Supplied entries section start

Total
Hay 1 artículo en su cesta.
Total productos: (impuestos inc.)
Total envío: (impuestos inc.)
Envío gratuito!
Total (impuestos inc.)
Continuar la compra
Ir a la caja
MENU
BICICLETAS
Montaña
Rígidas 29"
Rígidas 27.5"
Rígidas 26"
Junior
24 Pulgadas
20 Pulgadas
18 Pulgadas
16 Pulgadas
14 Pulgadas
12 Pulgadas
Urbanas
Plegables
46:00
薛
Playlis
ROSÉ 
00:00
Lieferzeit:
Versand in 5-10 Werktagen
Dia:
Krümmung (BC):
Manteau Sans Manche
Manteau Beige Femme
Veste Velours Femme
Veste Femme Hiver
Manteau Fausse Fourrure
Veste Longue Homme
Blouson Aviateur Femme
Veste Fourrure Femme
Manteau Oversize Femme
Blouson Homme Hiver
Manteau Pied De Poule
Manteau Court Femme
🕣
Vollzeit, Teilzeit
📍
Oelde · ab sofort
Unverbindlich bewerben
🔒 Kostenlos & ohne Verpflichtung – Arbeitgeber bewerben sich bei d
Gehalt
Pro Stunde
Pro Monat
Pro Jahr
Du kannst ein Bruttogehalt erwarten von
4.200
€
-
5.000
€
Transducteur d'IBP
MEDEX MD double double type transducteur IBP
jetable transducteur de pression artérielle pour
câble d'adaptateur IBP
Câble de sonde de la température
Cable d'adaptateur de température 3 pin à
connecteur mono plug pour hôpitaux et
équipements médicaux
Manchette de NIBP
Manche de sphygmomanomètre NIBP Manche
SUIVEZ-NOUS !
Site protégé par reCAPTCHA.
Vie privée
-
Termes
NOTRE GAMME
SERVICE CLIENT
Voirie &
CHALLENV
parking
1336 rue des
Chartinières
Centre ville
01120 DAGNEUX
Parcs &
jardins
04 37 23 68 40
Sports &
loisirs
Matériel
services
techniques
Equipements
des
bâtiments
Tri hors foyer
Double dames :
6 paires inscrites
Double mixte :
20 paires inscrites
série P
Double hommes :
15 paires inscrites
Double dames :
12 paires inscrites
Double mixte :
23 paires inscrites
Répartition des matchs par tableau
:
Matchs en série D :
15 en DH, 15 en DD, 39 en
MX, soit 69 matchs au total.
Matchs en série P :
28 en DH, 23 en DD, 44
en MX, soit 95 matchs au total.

Supplied entries section end

Find the number of lines above that hold the word "Hiver", then write that number by itself.

■ Problem solution ■
2